Much Asphalt is playing a key role in various projects aimed at improving asphalt quality and performance, including two exciting initiatives in the Western Cape that will directly impact the quality of our asphalt roads.
“As a major player in the southern African asphalt sector, we have a responsibility to ensure that the industry stays abreast of the latest global asphalt and plant technology and that world best practice is implemented in South Africa,” says Herman Marais, plant and technical director at Much Asphalt.
“The South African asphalt industry is very dynamic and new innovations are rigorously tested and tried before full scale implementation. It is important that we keep on developing our products to the benefit of our clients and our road infrastructure.”
Just one current example is the Grey Water Study by BVi Engineers jointly funded by the City of Cape Town and the Southern African Bitumen Association (Sabita). Grey water damage to paved streets in Cape Town is a major problem and it is difficult to keep grey water off the paved surfaces.
BVi Engineers is undertaking research using different mix types and modifiers to develop a more grey water resistant asphalt mix. Much Asphalt was approached to compact samples and also developed the mix for the study.
“The asphalt mix that performed the best was a continuously graded fine mix with bitumen modified with EVA, Sasobit and Zycotherm,” says Marais.
In another project to promote asphalt research at tertiary learning institutions, Much Asphalt, BVi Engineers and Sabita launched an asphalt briquette making competition at Stellenbosch University. This has triggered keen interest in asphalt technology among engineering students.
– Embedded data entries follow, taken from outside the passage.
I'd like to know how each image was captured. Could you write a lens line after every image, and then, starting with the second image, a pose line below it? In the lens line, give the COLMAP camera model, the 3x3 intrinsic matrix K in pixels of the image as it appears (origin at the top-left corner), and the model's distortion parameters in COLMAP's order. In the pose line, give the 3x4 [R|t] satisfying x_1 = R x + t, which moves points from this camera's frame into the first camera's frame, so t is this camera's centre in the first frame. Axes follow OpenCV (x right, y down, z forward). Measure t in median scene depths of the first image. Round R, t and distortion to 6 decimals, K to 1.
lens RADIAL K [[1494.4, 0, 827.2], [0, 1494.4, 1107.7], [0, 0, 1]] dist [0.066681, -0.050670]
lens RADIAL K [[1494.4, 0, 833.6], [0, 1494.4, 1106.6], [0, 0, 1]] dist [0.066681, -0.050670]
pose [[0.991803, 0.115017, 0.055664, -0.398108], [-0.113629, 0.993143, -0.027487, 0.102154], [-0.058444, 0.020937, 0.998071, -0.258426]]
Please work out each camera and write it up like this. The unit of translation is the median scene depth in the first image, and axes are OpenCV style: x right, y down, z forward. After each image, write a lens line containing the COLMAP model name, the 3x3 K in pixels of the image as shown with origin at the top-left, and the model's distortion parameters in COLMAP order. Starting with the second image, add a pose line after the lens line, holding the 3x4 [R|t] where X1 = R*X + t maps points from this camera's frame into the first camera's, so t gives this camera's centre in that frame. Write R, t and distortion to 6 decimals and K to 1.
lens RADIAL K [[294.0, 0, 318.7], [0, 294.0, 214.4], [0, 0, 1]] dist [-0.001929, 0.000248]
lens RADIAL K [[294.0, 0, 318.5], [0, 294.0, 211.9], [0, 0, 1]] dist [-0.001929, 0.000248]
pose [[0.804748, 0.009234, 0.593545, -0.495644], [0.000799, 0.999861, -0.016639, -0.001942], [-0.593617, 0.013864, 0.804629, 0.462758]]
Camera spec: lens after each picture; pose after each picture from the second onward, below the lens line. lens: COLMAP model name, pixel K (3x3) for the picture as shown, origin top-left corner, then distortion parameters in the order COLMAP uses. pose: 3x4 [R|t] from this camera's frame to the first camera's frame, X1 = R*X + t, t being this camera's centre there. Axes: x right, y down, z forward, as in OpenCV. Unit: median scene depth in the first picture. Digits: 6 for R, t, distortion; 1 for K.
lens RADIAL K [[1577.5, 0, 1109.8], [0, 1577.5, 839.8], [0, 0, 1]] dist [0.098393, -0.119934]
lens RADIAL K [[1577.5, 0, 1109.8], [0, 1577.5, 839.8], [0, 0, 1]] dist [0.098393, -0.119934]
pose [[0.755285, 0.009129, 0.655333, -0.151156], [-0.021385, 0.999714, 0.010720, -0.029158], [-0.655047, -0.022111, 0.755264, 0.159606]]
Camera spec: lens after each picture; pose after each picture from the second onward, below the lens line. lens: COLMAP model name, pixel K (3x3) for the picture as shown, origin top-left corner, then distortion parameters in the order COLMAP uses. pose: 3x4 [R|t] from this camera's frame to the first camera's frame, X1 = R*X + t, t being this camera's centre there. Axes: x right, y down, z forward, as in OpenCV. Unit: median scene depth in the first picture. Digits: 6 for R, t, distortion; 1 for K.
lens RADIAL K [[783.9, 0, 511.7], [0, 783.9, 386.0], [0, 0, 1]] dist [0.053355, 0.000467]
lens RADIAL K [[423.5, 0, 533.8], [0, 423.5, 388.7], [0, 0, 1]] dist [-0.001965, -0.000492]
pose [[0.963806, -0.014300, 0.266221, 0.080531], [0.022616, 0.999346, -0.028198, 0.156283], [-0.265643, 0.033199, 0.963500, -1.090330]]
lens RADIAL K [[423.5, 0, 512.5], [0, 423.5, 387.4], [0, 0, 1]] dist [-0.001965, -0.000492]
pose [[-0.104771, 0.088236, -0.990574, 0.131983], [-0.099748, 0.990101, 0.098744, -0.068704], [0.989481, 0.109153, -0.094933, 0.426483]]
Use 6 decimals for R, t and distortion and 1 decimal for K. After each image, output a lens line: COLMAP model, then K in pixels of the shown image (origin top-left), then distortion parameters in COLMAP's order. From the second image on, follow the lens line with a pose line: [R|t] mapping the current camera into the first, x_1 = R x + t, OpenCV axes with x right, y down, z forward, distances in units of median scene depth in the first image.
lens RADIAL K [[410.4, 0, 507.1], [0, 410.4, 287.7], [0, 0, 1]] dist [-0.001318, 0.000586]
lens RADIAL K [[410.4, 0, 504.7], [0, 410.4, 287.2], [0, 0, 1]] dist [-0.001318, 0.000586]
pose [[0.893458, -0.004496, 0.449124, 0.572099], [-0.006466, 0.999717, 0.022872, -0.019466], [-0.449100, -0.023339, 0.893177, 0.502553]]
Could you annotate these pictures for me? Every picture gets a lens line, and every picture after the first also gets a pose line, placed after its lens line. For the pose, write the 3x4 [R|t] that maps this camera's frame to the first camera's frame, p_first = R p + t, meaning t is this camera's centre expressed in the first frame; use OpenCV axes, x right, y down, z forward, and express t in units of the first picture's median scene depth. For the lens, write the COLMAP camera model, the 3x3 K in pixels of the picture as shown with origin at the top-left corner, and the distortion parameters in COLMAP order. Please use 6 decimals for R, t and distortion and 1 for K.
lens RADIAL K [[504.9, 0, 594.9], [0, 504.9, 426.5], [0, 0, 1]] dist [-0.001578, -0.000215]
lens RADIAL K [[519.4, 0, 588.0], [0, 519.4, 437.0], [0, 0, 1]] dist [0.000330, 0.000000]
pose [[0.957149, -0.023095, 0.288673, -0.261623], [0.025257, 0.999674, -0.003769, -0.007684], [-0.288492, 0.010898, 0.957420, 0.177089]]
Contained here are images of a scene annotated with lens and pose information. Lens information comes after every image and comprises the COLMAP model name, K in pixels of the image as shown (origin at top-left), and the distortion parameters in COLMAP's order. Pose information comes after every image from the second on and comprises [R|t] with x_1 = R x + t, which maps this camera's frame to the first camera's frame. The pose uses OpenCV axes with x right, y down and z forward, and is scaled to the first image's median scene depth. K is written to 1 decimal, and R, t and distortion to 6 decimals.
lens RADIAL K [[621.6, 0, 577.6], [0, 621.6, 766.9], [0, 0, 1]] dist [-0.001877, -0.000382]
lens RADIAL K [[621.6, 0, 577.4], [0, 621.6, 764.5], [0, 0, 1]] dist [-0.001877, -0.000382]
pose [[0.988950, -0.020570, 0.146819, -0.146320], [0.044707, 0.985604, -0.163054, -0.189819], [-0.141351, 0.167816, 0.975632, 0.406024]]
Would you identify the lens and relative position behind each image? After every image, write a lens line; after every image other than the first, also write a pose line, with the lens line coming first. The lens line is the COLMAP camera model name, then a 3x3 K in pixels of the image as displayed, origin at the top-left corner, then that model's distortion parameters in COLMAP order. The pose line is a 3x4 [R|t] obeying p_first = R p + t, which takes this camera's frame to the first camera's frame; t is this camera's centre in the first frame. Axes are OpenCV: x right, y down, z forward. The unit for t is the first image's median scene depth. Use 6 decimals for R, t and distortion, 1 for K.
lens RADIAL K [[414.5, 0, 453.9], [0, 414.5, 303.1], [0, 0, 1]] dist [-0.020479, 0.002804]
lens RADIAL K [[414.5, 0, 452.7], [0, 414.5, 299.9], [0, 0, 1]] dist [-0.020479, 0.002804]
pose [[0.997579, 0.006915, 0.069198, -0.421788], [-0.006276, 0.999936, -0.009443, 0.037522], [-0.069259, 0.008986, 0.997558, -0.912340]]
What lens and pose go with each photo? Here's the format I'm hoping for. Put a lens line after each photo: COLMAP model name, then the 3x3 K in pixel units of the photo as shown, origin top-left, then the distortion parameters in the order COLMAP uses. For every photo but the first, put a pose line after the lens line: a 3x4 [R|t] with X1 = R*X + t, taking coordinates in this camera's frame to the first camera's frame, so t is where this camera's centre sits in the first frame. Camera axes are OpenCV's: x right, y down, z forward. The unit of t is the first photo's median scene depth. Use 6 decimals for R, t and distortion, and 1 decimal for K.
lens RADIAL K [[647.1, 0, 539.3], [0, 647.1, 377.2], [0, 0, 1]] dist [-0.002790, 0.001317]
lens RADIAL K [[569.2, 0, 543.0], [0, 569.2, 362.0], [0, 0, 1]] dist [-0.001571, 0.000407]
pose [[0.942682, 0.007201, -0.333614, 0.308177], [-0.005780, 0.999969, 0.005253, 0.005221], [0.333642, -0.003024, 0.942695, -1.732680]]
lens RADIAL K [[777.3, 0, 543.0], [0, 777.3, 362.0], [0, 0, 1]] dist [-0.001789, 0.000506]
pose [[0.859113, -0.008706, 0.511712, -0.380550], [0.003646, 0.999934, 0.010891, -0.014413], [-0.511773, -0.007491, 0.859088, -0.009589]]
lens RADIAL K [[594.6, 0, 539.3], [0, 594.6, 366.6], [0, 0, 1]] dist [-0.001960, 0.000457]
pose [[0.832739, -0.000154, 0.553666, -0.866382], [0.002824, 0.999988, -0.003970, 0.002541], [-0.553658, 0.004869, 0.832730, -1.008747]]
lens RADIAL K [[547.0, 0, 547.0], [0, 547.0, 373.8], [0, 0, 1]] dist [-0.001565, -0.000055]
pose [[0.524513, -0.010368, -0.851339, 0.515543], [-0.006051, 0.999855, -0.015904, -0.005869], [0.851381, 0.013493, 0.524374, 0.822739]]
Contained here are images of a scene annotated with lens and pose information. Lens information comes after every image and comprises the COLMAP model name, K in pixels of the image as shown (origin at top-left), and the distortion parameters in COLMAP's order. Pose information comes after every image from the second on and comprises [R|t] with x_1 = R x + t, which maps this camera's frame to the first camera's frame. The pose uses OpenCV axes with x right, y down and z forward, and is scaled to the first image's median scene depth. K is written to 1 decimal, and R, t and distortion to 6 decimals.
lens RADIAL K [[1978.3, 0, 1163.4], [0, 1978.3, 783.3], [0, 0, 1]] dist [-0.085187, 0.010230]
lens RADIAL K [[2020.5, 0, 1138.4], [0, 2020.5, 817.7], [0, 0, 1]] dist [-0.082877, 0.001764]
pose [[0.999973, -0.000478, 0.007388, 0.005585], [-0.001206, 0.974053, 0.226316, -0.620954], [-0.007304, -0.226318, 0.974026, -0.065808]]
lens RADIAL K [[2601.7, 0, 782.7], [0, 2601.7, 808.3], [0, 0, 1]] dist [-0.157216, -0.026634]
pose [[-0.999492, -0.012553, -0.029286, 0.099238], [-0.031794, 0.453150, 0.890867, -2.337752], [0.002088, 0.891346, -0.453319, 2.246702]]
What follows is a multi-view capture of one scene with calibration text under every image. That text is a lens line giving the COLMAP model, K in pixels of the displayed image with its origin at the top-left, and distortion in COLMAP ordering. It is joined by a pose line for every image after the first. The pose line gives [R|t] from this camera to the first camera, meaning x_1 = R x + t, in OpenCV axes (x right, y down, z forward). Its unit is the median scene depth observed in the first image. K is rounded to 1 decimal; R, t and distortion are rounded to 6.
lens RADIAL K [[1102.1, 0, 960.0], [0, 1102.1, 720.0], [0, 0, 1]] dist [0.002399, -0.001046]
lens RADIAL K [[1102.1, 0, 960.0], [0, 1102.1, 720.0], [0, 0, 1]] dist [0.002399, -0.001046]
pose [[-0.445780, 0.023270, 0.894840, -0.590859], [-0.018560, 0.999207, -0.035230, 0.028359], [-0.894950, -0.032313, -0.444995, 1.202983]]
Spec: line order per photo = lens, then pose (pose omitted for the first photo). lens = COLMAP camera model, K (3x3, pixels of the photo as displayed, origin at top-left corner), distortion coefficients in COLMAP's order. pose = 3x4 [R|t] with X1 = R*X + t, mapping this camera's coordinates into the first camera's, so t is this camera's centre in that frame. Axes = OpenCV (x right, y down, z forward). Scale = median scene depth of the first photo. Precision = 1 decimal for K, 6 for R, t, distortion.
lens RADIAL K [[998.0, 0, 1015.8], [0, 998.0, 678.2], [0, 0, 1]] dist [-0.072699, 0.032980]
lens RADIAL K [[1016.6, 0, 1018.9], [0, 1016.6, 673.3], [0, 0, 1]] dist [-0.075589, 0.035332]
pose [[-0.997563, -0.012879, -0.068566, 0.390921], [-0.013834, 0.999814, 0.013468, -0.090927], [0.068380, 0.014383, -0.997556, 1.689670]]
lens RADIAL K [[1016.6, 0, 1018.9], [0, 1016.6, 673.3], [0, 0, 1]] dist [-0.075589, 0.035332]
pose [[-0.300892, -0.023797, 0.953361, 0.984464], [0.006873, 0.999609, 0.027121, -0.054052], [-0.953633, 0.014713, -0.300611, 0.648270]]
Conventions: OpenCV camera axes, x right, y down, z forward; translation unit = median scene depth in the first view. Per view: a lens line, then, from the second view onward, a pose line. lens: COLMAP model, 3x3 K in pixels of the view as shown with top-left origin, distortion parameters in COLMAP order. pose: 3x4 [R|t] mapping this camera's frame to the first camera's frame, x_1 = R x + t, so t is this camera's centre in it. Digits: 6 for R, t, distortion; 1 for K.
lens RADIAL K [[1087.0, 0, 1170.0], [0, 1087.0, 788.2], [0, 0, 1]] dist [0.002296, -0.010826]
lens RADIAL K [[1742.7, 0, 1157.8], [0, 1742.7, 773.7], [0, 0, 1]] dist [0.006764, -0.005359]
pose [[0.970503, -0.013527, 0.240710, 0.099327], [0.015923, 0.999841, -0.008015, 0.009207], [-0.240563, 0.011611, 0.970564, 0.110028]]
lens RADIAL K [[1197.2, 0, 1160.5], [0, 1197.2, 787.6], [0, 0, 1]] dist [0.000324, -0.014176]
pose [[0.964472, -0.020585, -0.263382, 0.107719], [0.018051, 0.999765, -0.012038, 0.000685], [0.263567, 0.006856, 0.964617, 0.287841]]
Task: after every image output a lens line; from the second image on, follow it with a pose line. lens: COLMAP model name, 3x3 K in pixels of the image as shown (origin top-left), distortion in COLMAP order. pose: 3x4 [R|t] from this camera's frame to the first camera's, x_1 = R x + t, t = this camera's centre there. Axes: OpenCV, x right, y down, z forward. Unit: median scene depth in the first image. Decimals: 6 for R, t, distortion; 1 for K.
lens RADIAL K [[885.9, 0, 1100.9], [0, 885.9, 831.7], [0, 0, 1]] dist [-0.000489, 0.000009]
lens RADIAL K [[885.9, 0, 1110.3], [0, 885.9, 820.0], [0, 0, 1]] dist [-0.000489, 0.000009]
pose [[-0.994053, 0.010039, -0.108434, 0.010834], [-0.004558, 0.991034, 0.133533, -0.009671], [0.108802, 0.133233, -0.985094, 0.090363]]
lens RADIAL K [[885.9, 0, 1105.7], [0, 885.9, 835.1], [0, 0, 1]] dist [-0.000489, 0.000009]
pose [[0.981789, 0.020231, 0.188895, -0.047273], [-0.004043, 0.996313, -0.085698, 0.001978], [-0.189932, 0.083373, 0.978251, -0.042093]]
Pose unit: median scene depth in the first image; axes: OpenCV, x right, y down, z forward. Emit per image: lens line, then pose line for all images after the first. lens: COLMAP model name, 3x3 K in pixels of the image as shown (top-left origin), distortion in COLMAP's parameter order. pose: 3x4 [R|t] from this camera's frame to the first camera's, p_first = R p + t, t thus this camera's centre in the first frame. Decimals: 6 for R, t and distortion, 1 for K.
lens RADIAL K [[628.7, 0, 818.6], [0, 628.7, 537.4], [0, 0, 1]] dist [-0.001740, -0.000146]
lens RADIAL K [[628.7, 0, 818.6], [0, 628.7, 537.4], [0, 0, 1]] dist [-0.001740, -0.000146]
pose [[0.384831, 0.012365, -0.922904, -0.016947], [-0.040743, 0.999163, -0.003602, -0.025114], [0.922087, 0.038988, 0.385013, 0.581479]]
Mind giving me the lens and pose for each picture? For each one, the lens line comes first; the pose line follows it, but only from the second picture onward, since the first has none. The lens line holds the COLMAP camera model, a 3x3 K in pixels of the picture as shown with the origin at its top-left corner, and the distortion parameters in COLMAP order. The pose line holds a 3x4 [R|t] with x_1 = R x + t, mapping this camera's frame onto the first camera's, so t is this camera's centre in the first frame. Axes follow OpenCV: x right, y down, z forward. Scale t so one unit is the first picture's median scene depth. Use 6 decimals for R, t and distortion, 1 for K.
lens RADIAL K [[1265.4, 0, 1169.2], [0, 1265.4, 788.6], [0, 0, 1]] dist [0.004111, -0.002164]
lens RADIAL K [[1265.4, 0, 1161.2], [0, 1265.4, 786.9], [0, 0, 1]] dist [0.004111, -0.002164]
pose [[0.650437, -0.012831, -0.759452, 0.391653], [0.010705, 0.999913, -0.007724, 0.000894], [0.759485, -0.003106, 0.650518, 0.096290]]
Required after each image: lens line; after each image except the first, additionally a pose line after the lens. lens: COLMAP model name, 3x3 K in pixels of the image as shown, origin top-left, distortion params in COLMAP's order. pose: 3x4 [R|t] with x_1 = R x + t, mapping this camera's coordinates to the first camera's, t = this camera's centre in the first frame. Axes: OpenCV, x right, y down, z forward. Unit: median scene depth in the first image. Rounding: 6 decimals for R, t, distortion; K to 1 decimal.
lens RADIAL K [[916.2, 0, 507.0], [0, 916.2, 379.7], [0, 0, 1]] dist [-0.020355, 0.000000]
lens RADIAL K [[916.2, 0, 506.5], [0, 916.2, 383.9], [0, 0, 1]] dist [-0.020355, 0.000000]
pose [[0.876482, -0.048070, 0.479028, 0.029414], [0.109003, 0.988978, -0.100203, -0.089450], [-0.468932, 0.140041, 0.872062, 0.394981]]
Much Asphalt and BVi Engineers are co-funding the competition, which is now being rolled out to other educational institutions around South Africa.
“The asphalt industry is not as appealing to engineering students as large civil engineering and construction projects, and very little marketing of the industry has been done at our tertiary educational institutions,” explains Marais.
“The competition is a good example of how different aspects of the asphalt sector come together for the good of the industry and ultimately of our roads.”